High availability setup

High availability setups for applications on Linux® on IBM Z® or LinuxONE typically use path redundancy for network connections.

Identifying suitable PCI functions

To avoid outages during PCI network adapter maintenance, use redundant paths through PCI functions. Such PCI functions have different values in /sys/bus/pci/devices/<pci_id>/pfip/segment*, where <pci_id> is the function address. The pfip/segement* provides an abstract indication of the path that is used to access the PCI function with segment0 having the highest significance. This can be used to compare the paths used by two or more PCI functions, to give an indication of the degree of isolation between them. If possible, choose PCI functions with a high degree of isolation. Read more information about segments and other PCI device information.

In the following example shows the PCI functions with function addresses 000d:00:00.0 and 00b5:00:00.0:
# cat /sys/bus/pci/devices/000d:00:00.0/pfip/segment0
0x01
# cat /sys/bus/pci/devices/00b5:00:00.0/pfip/segment0
0x03

Bonding for PCI network interface redundancy

On Linux, you can use the bonding device driver to create bonded interfaces. For more information about bonded interfaces, see Linux Channel Bonding Best Practices and Recommendations.

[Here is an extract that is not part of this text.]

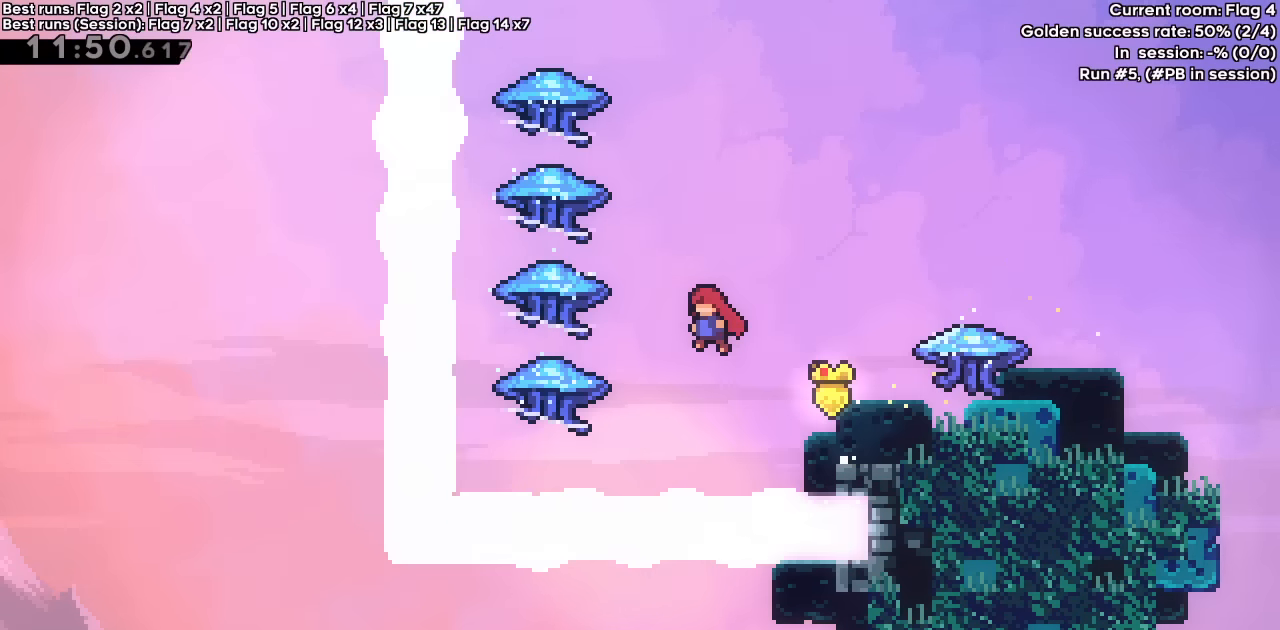
{"keys": ["dash", "up"], "events": [[334, "left", "up"], [334, "up", "down"], [384, "dash", "down"], [384, "jump", "up"]]}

This publication describes bonding of OSA-Express based interfaces, but the descriptions of the bonding device driver also apply to PCI based interfaces. In particular, as for OSA-Express, the BONDING_MODULE_OPTS specification must include fail_over_mac option. The exact option name can vary by distribution.

Path redundancy for SMC-R connections

Use SMC-R link groups to guard against link failure in SMC-R connections. SMC-R automatically creates link groups for PCI functions with matching PNET IDs.

To safeguard against failure of the TCP/IP connection, use a bonded interface that combines paths through two different OSA-Express adapters.

Figure 1. HA setup for SMC-R

The graphic is explained in the text that follows.

Figure 1 shows a Linux instance with four paths to an external LAN.

PCI functions with a high level of isolation (see Bonding for PCI network interface redundancy) are selected. In Linux, these paths result in network interfaces eno181 and eno13.

The paths through the two OSA Express adapters result in network interfaces eth0 and eth1. These two interfaces are bonded into an interface bond0.

In its IOCDS, the hardware configuration assigns the same PNET ID, PNET1, to eno181, eno13, eth0, and eth1. This common PNET ID associates the four interfaces, and by extension also the bonded interface bond0. The two PCI based interfaces form an SMC link group.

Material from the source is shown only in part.